2.3 check plug-in dependency
This dependency check is interesting, mainly based on the parameter plugin. Auto-activation. Some source code is as follows:
/*** @ Param filtered * is the list of plugin filtred * @ Param all * is the list of all plugins found. * @ return list */private list <plugindescriptor> getdependencycheckedplugins (Map <string, plugindescriptor> filtered, Map <string, plugindescriptor> All) {If (filtered = NULL) {return NULL;} Map <string, plugindescriptor> checked = new hashmap <string, plugindescriptor> (); // traverses all filtered plug-ins for (plugindescriptor Plugin: filtered. values () {try {// Save the dependent plug-in descriptor checked of the current plug-in. putall (getplugincheckeddependencies (plugin, all); // Save the current plugin descriptor checked. put (plugin. getpluginid (), plugin);} catch (missingdependencyexception MDE) {// log exception and ignore plugin log. warn (MDE. getmessage ();} catch (circulardependencyexception CDE) {// simply ignore this plugin log. warn (CDE. getmessage () ;}return new arraylist <plugindescriptor> (checked. values ());}
3. Plug-In call Process
The agent calling process is divided into the following steps:
- Obtain the corresponding extension point object from the plug-in repository based on the extension point id.
- Get the corresponding extension set based on the extension Point Object
- Traverses the extension set and instance the corresponding extension from the extension object. The instantiated filter is to call pluginclassloader.

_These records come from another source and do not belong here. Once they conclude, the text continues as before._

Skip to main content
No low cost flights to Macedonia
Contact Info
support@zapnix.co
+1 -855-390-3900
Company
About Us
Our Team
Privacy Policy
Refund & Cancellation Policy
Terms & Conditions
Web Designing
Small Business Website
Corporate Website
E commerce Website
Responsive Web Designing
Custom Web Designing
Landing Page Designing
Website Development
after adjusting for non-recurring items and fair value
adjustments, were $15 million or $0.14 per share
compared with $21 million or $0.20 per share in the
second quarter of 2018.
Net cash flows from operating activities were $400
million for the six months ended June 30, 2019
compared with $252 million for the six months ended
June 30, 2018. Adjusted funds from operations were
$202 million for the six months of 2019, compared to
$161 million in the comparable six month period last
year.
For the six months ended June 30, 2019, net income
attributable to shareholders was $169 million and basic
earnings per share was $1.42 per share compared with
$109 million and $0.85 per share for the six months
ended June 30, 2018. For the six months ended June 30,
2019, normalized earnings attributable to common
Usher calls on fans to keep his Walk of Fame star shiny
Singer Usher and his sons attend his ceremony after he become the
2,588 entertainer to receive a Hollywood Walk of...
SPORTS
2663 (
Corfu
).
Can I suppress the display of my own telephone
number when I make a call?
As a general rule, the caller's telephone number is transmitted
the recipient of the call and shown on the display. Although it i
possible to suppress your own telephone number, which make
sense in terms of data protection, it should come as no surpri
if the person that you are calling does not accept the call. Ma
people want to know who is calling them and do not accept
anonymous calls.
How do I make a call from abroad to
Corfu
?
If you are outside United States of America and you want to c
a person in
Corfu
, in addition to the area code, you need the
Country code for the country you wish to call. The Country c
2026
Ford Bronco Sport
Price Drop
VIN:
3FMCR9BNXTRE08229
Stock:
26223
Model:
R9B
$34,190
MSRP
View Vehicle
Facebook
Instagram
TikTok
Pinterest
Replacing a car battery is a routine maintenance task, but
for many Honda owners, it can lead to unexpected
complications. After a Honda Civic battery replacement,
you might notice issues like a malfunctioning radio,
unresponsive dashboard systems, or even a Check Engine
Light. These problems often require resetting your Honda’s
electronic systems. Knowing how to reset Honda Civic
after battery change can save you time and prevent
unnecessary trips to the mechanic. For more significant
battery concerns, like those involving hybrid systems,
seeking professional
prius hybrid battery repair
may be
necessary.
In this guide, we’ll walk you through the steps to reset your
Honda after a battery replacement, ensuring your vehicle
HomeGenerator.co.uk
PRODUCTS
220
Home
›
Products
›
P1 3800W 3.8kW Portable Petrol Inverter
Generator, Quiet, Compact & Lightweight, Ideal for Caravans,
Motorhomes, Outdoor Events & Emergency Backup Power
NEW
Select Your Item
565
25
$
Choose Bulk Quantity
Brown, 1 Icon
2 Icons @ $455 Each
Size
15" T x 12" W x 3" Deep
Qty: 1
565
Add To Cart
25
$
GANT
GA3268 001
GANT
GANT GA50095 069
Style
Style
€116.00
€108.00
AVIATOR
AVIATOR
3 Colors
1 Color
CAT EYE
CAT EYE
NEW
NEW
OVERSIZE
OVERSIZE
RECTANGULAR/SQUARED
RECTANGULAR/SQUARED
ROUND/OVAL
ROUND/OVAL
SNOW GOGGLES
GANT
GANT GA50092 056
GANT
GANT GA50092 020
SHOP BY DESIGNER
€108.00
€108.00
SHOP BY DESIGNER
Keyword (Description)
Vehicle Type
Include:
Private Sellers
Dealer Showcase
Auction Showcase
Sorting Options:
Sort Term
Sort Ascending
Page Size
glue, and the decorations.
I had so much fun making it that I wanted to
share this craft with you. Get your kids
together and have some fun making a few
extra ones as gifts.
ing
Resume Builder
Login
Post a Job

The following code generates the urlfilter plug-in:
(1) ExtensionPoint point = PluginRepository.get(conf).getExtensionPoint(URLFilter.X_POINT_ID); if (point == null) throw new RuntimeException(URLFilter.X_POINT_ID + " not found."); (2) Extension[] extensions = point.getExtensions(); Map<String, URLFilter> filterMap = new HashMap<String, URLFilter>(); for (int i = 0; i < extensions.length; i++) { Extension extension = extensions[i]; (3) URLFilter filter = (URLFilter) extension.getExtensionInstance(); if (!filterMap.containsKey(filter.getClass().getName())) { filterMap.put(filter.getClass().getName(), filter); } }4. Summary
The plug-in mechanism of nutch is still classic. The above is just a simple analysis, and more practices are required for in-depth understanding.